=== WRITTEN TASK ===
Leave out the pictures and repeat every record exactly.

Records contained in a dataset
--

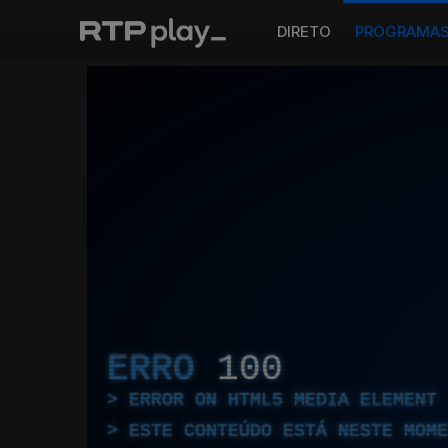
DIRETO
PROGRAMA
ERRO
100
ERROR ON HTML5 MEDIA ELEMENT
ESTE CONTEÚDO ESTÁ NESTE MOME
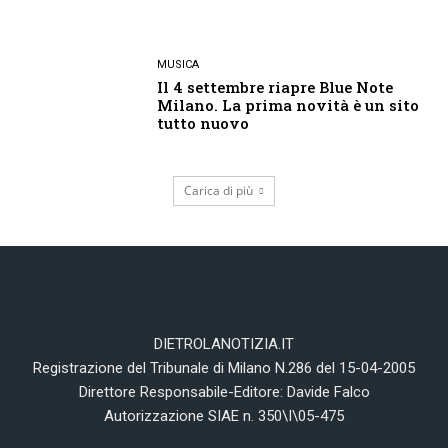
MUSICA
Il 4 settembre riapre Blue Note
Milano. La prima novità è un sito
tutto nuovo
Carica di più
DIETROLANOTIZIA.IT
Registrazione del Tribunale di Milano N.286 del 15-04-2005
Direttore Responsabile-Editore: Davide Falco
Autorizzazione SIAE n. 350\I\05-475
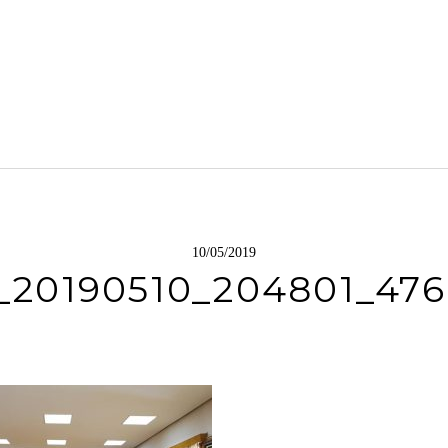
10/05/2019
_20190510_204801_476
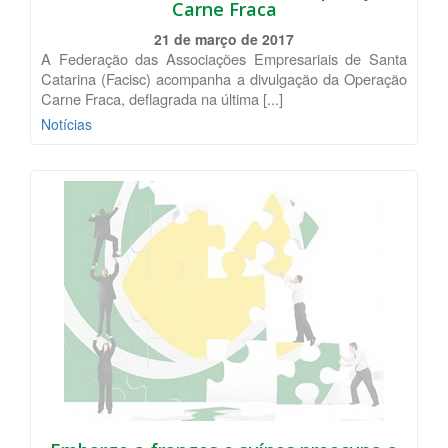
Carne Fraca
21 de março de 2017
A Federação das Associações Empresariais de Santa
Catarina (Facisc) acompanha a divulgação da Operação
Carne Fraca, deflagrada na última [...]
Notícias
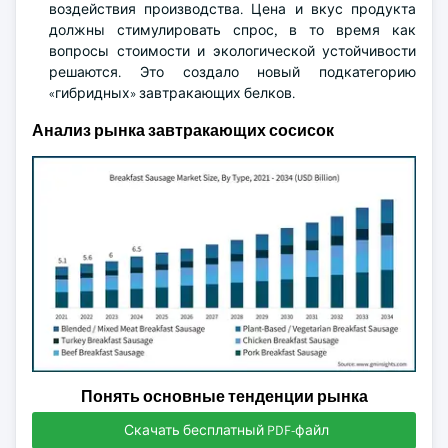
воздействия производства. Цена и вкус продукта
должны стимулировать спрос, в то время как
вопросы стоимости и экологической устойчивости
решаются. Это создало новый подкатегорию
«гибридных» завтракающих белков.
Анализ рынка завтракающих сосисок
Понять основные тенденции рынка
Скачать бесплатный PDF-файл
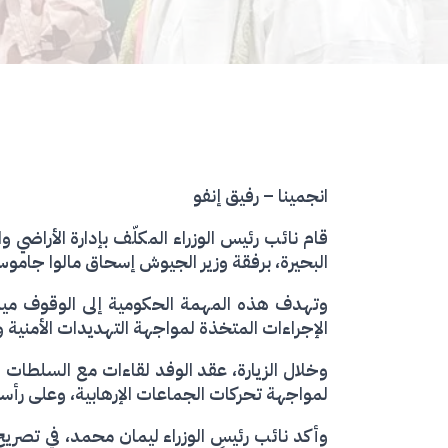
انجمينا – رفيق إنفو
البحيرة، برفقة وزير الجيوش إسحاق مالوا جاموس،
وتهدف هذه المهمة الحكومية إلى الوقوف ميدان
الإجراءات المتخذة لمواجهة التهديدات الأمنية وت
وخلال الزيارة، عقد الوفد لقاءات مع السلطات ا
لمواجهة تحركات الجماعات الإرهابية، وعلى رأس
وأكد نائب رئيس الوزراء ليمان محمد، في تصريح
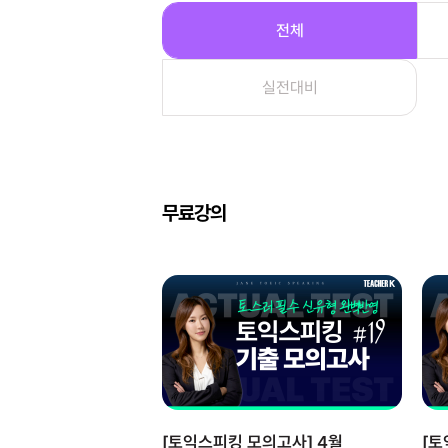
전체
실전대비
무료강의
[토익스피킹 모의고사] 4월
[토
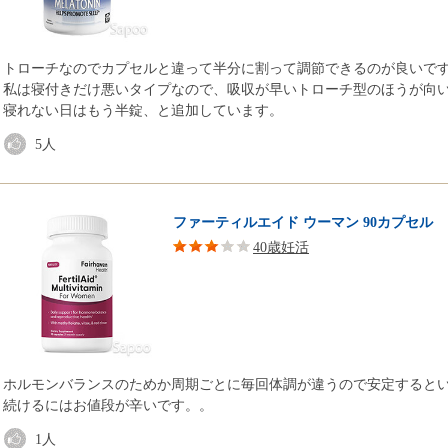
トローチなのでカプセルと違って半分に割って調節できるのが良いで
私は寝付きだけ悪いタイプなので、吸収が早いトローチ型のほうが向
寝れない日はもう半錠、と追加しています。
5
人
ファーティルエイド ウーマン 90カプセル
40歳妊活
ホルモンバランスのためか周期ごとに毎回体調が違うので安定すると
続けるにはお値段が辛いです。。
1
人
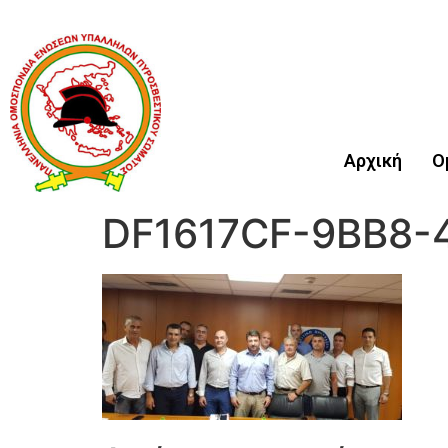
Αρχική
Ο
DF1617CF-9BB8-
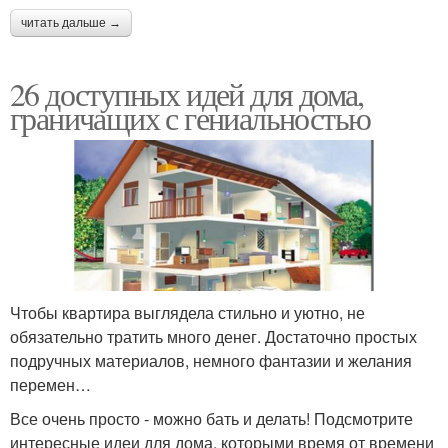
читать дальше →
26 доступных идей для дома,
граничащих с гениальностью
Чтобы квартира выглядела стильно и уютно, не
обязательно тратить много денег. Достаточно простых
подручных материалов, немного фантазии и желания
перемен…
Все очень просто - можно бать и делать! Подсмотрите
интересные идеи для дома, которыми время от времени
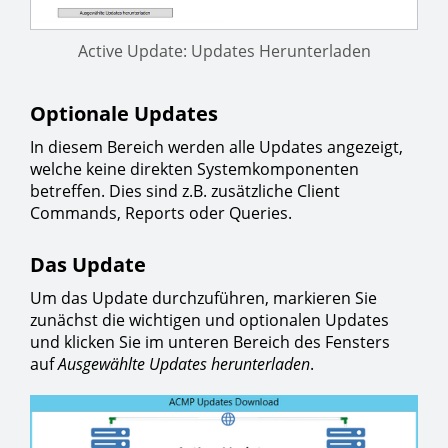
Active Update: Updates Herunterladen
Optionale Updates
In diesem Bereich werden alle Updates angezeigt,
welche keine direkten Systemkomponenten
betreffen. Dies sind z.B. zusätzliche Client
Commands, Reports oder Queries.
Das Update
Um das Update durchzuführen, markieren Sie
zunächst die wichtigen und optionalen Updates
und klicken Sie im unteren Bereich des Fensters
auf
Ausgewählte Updates herunterladen
.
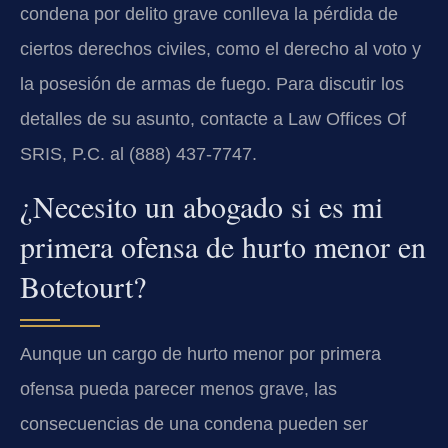
condena por delito grave conlleva la pérdida de
ciertos derechos civiles, como el derecho al voto y
la posesión de armas de fuego. Para discutir los
detalles de su asunto, contacte a Law Offices Of
SRIS, P.C. al (888) 437-7747.
¿Necesito un abogado si es mi
primera ofensa de hurto menor en
Botetourt?
Aunque un cargo de hurto menor por primera
ofensa pueda parecer menos grave, las
consecuencias de una condena pueden ser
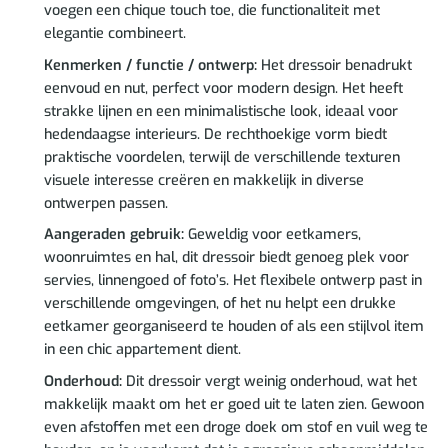
voegen een chique touch toe, die functionaliteit met
elegantie combineert.
Kenmerken / functie / ontwerp:
Het dressoir benadrukt
eenvoud en nut, perfect voor modern design. Het heeft
strakke lijnen en een minimalistische look, ideaal voor
hedendaagse interieurs. De rechthoekige vorm biedt
praktische voordelen, terwijl de verschillende texturen
visuele interesse creëren en makkelijk in diverse
ontwerpen passen.
Aangeraden gebruik:
Geweldig voor eetkamers,
woonruimtes en hal, dit dressoir biedt genoeg plek voor
servies, linnengoed of foto’s. Het flexibele ontwerp past in
verschillende omgevingen, of het nu helpt een drukke
eetkamer georganiseerd te houden of als een stijlvol item
in een chic appartement dient.
Onderhoud:
Dit dressoir vergt weinig onderhoud, wat het
makkelijk maakt om het er goed uit te laten zien. Gewoon
even afstoffen met een droge doek om stof en vuil weg te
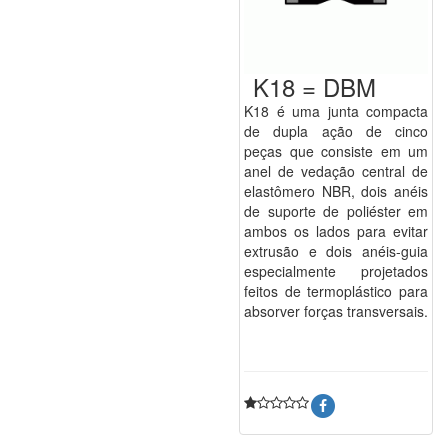
K18 = DBM
K18 é uma junta compacta
de dupla ação de cinco
peças que consiste em um
anel de vedação central de
elastômero NBR, dois anéis
de suporte de poliéster em
ambos os lados para evitar
extrusão e dois anéis-guia
especialmente projetados
feitos de termoplástico para
absorver forças transversais.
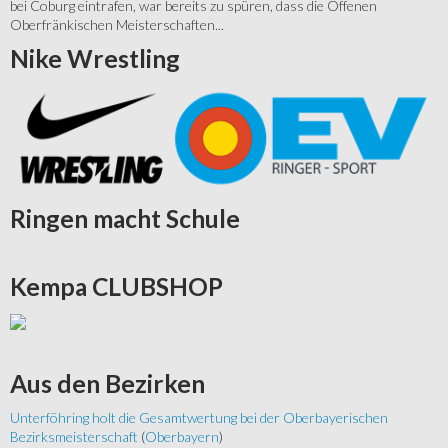
bei Coburg eintrafen, war bereits zu spüren, dass die Offenen
Oberfränkischen Meisterschaften...
Nike
Wrestling
Ringen
macht Schule
Kempa
CLUBSHOP
Aus
den Bezirken
Unterföhring holt die Gesamtwertung bei der Oberbayerischen
Bezirksmeisterschaft
(
Oberbayern
)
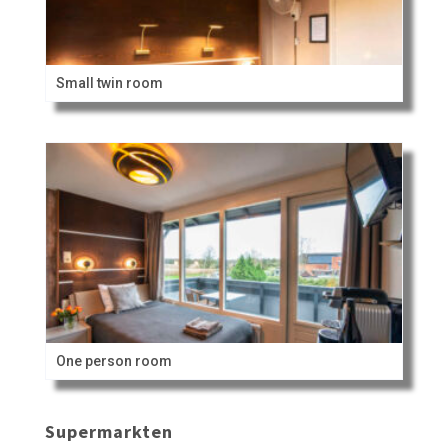
Small twin room
One person room
Supermarkten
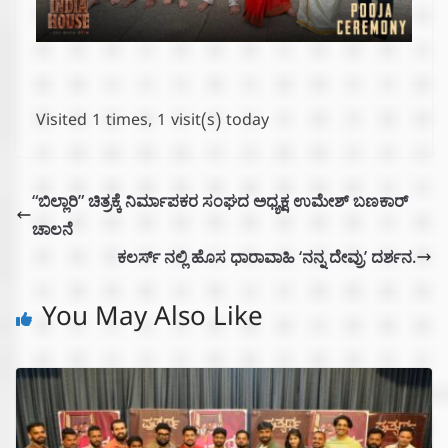
Visited 1 times, 1 visit(s) today
“ಬಿಲ್ಲಾರಿ” ಚಿತ್ರಕ್ಕೆ ನಿರ್ಮಾಪಕರ ಸಂಘದ ಅಧ್ಯಕ್ಷ ಉಮೇಶ್ ಬಣಕಾರ್
ಚಾಲನೆ
ಕಲರ್ಸ್ ನಲ್ಲಿ ಹೊಸ ಧಾರಾವಾಹಿ ‘ನನ್ನ ದೇವ್ರು’ ದರ್ಶನ.
You May Also Like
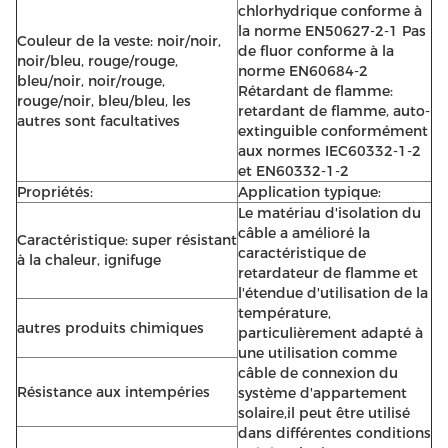
chlorhydrique conforme à
la norme EN50627-2-1 Pas
Couleur de la veste: noir/noir,
de fluor conforme à la
noir/bleu, rouge/rouge,
norme EN60684-2
bleu/noir, noir/rouge,
Rétardant de flamme:
rouge/noir, bleu/bleu, les
retardant de flamme, auto-
autres sont facultatives
extinguible conformément
aux normes IEC60332-1-2
et EN60332-1-2
Propriétés:
Application typique:
Le matériau d'isolation du
câble a amélioré la
Caractéristique: super résistant
caractéristique de
à la chaleur, ignifuge
retardateur de flamme et
l'étendue d'utilisation de la
température,
autres produits chimiques
particulièrement adapté à
une utilisation comme
câble de connexion du
Résistance aux intempéries
système d'appartement
solaire,il peut être utilisé
dans différentes conditions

--

=== EXERCISE RESPONSE ===
DIRETO
PROGRAMA
ERRO
100
ERROR ON HTML5 MEDIA ELEMENT
ESTE CONTEÚDO ESTÁ NESTE MOME
MUSICA
Il 4 settembre riapre Blue Note
Milano. La prima novità è un sito
tutto nuovo
Carica di più
DIETROLANOTIZIA.IT
Registrazione del Tribunale di Milano N.286 del 15-04-2005
Direttore Responsabile-Editore: Davide Falco
Autorizzazione SIAE n. 350\I\05-475
10/05/2019
_20190510_204801_476
Carne Fraca
21 de março de 2017
A Federação das Associações Empresariais de Santa
Catarina (Facisc) acompanha a divulgação da Operação
Carne Fraca, deflagrada na última [...]
Notícias
воздействия производства. Цена и вкус продукта
должны стимулировать спрос, в то время как
вопросы стоимости и экологической устойчивости
решаются. Это создало новый подкатегорию
«гибридных» завтракающих белков.
Анализ рынка завтракающих сосисок
Понять основные тенденции рынка
Скачать бесплатный PDF-файл
انجمينا – رفيق إنفو
البحيرة، برفقة وزير الجيوش إسحاق مالوا جاموس،
وتهدف هذه المهمة الحكومية إلى الوقوف ميدان
الإجراءات المتخذة لمواجهة التهديدات الأمنية وت
وخلال الزيارة، عقد الوفد لقاءات مع السلطات ا
لمواجهة تحركات الجماعات الإرهابية، وعلى رأس
وأكد نائب رئيس الوزراء ليمان محمد، في تصريح
전체
실전대비
무료강의
[토익스피킹 모의고사] 4월
[토
トローチなのでカプセルと違って半分に割って調節できるのが良いで
私は寝付きだけ悪いタイプなので、吸収が早いトローチ型のほうが向
寝れない日はもう半錠、と追加しています。
5
人
ファーティルエイド ウーマン 90カプセル
40歳妊活
ホルモンバランスのためか周期ごとに毎回体調が違うので安定すると
続けるにはお値段が辛いです。。
1
人
Αρχική
Ο
DF1617CF-9BB8-
читать дальше →
26 доступных идей для дома,
граничащих с гениальностью
Чтобы квартира выглядела стильно и уютно, не
обязательно тратить много денег. Достаточно простых
подручных материалов, немного фантазии и желания
перемен…
Все очень просто - можно бать и делать! Подсмотрите
интересные идеи для дома, которыми время от времени
Active Update: Updates Herunterladen
Optionale Updates
In diesem Bereich werden alle Updates angezeigt,
welche keine direkten Systemkomponenten
betreffen. Dies sind z.B. zusätzliche Client
Commands, Reports oder Queries.
Das Update
Um das Update durchzuführen, markieren Sie
zunächst die wichtigen und optionalen Updates
und klicken Sie im unteren Bereich des Fensters
auf
Ausgewählte Updates herunterladen
.
condena por delito grave conlleva la pérdida de
ciertos derechos civiles, como el derecho al voto y
la posesión de armas de fuego. Para discutir los
detalles de su asunto, contacte a Law Offices Of
SRIS, P.C. al (888) 437-7747.
¿Necesito un abogado si es mi
primera ofensa de hurto menor en
Botetourt?
Aunque un cargo de hurto menor por primera
ofensa pueda parecer menos grave, las
consecuencias de una condena pueden ser
voegen een chique touch toe, die functionaliteit met
elegantie combineert.
Kenmerken / functie / ontwerp:
Het dressoir benadrukt
eenvoud en nut, perfect voor modern design. Het heeft
strakke lijnen en een minimalistische look, ideaal voor
hedendaagse interieurs. De rechthoekige vorm biedt
praktische voordelen, terwijl de verschillende texturen
visuele interesse creëren en makkelijk in diverse
ontwerpen passen.
Aangeraden gebruik:
Geweldig voor eetkamers,
woonruimtes en hal, dit dressoir biedt genoeg plek voor
servies, linnengoed of foto’s. Het flexibele ontwerp past in
verschillende omgevingen, of het nu helpt een drukke
eetkamer georganiseerd te houden of als een stijlvol item
in een chic appartement dient.
Onderhoud:
Dit dressoir vergt weinig onderhoud, wat het
makkelijk maakt om het er goed uit te laten zien. Gewoon
even afstoffen met een droge doek om stof en vuil weg te
K18 = DBM
K18 é uma junta compacta
de dupla ação de cinco
peças que consiste em um
anel de vedação central de
elastômero NBR, dois anéis
de suporte de poliéster em
ambos os lados para evitar
extrusão e dois anéis-guia
especialmente projetados
feitos de termoplástico para
absorver forças transversais.
bei Coburg eintrafen, war bereits zu spüren, dass die Offenen
Oberfränkischen Meisterschaften...
Nike
Wrestling
Ringen
macht Schule
Kempa
CLUBSHOP
Aus
den Bezirken
Unterföhring holt die Gesamtwertung bei der Oberbayerischen
Bezirksmeisterschaft
(
Oberbayern
)
Small twin room
One person room
Supermarkten
Visited 1 times, 1 visit(s) today
“ಬಿಲ್ಲಾರಿ” ಚಿತ್ರಕ್ಕೆ ನಿರ್ಮಾಪಕರ ಸಂಘದ ಅಧ್ಯಕ್ಷ ಉಮೇಶ್ ಬಣಕಾರ್
ಚಾಲನೆ
ಕಲರ್ಸ್ ನಲ್ಲಿ ಹೊಸ ಧಾರಾವಾಹಿ ‘ನನ್ನ ದೇವ್ರು’ ದರ್ಶನ.
You May Also Like
chlorhydrique conforme à
la norme EN50627-2-1 Pas
Couleur de la veste: noir/noir,
de fluor conforme à la
noir/bleu, rouge/rouge,
norme EN60684-2
bleu/noir, noir/rouge,
Rétardant de flamme:
rouge/noir, bleu/bleu, les
retardant de flamme, auto-
autres sont facultatives
extinguible conformément
aux normes IEC60332-1-2
et EN60332-1-2
Propriétés:
Application typique:
Le matériau d'isolation du
câble a amélioré la
Caractéristique: super résistant
caractéristique de
à la chaleur, ignifuge
retardateur de flamme et
l'étendue d'utilisation de la
température,
autres produits chimiques
particulièrement adapté à
une utilisation comme
câble de connexion du
Résistance aux intempéries
système d'appartement
solaire,il peut être utilisé
dans différentes conditions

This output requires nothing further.